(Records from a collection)
:::::
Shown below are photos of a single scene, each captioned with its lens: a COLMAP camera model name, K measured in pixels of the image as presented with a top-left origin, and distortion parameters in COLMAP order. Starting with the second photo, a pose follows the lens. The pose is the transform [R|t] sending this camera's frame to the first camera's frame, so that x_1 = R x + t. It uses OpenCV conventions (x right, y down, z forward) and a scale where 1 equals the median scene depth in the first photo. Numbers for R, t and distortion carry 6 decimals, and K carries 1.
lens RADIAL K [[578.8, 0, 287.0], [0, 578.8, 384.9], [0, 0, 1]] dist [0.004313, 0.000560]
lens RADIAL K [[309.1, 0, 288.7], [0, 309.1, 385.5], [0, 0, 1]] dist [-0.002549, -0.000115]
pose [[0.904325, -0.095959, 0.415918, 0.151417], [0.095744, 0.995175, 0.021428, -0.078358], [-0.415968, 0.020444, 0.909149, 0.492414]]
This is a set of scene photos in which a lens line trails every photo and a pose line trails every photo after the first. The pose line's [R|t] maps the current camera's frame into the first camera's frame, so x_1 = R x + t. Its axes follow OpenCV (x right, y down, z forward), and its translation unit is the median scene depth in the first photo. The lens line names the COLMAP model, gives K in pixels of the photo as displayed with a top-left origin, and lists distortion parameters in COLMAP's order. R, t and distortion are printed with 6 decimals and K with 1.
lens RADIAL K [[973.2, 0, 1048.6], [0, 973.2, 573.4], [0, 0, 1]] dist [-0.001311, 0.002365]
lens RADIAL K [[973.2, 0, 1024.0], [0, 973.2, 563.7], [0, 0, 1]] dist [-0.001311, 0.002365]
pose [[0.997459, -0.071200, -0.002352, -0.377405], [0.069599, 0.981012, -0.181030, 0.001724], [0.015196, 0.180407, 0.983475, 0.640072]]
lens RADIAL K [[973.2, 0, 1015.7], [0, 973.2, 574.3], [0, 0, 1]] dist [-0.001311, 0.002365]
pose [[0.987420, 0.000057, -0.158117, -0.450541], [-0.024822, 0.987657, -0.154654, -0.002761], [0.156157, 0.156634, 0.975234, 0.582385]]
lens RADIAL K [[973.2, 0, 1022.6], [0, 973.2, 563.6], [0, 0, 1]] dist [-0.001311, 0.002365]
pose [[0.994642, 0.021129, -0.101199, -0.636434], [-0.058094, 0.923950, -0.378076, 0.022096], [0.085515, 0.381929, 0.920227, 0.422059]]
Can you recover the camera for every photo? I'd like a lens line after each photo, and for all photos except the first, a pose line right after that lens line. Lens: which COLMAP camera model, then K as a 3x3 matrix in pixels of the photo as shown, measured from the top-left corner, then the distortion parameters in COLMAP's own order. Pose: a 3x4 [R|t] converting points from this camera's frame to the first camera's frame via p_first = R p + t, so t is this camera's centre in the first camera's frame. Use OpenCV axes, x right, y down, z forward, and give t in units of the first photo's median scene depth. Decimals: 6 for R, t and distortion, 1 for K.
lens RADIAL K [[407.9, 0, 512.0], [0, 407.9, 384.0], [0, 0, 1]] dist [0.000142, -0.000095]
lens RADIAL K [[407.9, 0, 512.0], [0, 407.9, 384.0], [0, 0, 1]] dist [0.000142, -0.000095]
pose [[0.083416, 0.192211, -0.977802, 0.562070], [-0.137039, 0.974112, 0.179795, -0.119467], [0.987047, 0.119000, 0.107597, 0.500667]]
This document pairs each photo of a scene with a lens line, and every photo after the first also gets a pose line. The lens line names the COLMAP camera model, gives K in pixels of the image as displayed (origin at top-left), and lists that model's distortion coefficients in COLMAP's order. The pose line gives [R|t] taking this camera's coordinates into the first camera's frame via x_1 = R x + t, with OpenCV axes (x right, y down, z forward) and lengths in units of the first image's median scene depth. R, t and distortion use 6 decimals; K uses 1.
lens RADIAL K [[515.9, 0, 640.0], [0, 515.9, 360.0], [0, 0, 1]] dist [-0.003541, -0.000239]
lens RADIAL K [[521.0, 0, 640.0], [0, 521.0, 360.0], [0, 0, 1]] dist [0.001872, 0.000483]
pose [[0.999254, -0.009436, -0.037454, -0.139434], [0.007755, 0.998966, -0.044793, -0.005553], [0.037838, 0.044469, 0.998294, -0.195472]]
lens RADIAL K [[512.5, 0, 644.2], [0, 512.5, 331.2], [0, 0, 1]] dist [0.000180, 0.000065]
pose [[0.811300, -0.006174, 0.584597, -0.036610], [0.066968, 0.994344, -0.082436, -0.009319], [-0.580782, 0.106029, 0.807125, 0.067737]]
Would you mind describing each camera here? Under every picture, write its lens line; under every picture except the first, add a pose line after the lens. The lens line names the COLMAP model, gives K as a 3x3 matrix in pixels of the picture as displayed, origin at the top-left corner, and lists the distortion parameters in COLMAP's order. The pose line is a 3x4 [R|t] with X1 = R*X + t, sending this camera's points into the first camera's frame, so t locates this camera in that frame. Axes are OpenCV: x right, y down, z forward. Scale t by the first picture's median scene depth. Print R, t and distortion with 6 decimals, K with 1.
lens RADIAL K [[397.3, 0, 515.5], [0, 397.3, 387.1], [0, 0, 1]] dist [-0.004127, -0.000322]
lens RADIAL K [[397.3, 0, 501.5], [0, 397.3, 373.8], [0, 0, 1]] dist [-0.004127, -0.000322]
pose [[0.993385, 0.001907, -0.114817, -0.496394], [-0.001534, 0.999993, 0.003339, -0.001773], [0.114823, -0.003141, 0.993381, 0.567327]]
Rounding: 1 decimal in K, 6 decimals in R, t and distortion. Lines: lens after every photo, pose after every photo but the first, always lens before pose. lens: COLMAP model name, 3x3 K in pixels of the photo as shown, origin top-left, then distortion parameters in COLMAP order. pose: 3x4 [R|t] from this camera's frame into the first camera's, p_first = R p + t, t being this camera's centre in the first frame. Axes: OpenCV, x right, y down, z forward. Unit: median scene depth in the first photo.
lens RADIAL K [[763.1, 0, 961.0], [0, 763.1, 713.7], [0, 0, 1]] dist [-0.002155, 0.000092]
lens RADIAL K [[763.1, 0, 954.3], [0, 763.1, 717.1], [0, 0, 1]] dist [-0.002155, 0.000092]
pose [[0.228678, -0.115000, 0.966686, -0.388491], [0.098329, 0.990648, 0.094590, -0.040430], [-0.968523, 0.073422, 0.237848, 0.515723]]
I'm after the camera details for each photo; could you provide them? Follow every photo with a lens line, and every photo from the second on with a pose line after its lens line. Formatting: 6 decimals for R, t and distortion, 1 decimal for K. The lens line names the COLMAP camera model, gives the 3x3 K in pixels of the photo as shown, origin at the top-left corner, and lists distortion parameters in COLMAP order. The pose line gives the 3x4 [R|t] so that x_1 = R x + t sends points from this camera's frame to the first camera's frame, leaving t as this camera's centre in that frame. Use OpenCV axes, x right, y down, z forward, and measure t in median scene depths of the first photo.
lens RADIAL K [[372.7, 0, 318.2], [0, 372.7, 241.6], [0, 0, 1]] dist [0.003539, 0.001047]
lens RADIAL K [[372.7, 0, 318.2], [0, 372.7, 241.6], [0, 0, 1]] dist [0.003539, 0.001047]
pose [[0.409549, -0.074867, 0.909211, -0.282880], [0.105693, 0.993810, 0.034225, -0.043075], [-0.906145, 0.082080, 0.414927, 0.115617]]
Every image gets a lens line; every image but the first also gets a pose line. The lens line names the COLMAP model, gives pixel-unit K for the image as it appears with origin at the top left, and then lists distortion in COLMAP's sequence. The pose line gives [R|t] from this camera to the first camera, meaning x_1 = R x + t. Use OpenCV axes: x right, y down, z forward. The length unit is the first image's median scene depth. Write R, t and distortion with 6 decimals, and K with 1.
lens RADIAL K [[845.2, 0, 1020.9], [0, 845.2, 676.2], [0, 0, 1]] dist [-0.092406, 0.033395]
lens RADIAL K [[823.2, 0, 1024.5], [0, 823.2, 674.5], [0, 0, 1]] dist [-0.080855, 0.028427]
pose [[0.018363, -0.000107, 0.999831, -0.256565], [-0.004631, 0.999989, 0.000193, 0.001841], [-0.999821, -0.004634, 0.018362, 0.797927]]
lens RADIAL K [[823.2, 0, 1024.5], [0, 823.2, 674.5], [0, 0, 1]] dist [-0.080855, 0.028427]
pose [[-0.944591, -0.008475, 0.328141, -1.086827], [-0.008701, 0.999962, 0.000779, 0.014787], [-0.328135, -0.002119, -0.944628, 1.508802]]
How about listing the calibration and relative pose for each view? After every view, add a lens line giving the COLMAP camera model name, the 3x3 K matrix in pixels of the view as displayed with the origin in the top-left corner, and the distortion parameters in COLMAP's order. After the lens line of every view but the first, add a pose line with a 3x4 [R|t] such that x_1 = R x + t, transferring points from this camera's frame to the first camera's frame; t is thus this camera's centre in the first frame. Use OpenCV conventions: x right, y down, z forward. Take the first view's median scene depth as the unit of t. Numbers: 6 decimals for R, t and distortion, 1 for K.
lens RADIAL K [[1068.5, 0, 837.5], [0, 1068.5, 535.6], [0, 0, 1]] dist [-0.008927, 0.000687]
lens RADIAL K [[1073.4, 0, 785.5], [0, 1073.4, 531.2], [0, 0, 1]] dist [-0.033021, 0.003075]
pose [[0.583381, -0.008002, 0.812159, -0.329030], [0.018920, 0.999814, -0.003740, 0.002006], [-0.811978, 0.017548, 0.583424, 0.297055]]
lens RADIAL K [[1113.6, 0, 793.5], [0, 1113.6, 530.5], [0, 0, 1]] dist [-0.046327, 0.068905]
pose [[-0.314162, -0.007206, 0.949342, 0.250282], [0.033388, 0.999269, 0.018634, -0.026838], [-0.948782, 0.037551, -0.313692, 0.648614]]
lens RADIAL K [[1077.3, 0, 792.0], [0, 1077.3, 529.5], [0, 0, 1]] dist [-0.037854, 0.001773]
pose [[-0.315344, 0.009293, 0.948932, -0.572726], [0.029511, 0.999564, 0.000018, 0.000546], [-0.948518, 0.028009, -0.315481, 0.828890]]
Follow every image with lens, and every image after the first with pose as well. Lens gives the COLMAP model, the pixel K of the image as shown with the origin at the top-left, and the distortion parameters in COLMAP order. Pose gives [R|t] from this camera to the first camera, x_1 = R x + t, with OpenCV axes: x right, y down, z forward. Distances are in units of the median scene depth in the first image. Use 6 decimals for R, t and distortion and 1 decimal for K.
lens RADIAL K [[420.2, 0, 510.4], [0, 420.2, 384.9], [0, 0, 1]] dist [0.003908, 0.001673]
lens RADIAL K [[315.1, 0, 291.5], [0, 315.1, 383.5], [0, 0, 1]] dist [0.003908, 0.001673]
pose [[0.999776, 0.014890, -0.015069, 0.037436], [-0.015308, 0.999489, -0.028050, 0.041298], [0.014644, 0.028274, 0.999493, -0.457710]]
:::::
### [Problem details]
Retype the material from the line containing "Follow every image" through the line containing "383.5], [0, 0, 1]] dist [0.003908, 0.001673]" without any changes.

### [Reply to the exercise]
Follow every image with lens, and every image after the first with pose as well. Lens gives the COLMAP model, the pixel K of the image as shown with the origin at the top-left, and the distortion parameters in COLMAP order. Pose gives [R|t] from this camera to the first camera, x_1 = R x + t, with OpenCV axes: x right, y down, z forward. Distances are in units of the median scene depth in the first image. Use 6 decimals for R, t and distortion and 1 decimal for K.
lens RADIAL K [[420.2, 0, 510.4], [0, 420.2, 384.9], [0, 0, 1]] dist [0.003908, 0.001673]
lens RADIAL K [[315.1, 0, 291.5], [0, 315.1, 383.5], [0, 0, 1]] dist [0.003908, 0.001673]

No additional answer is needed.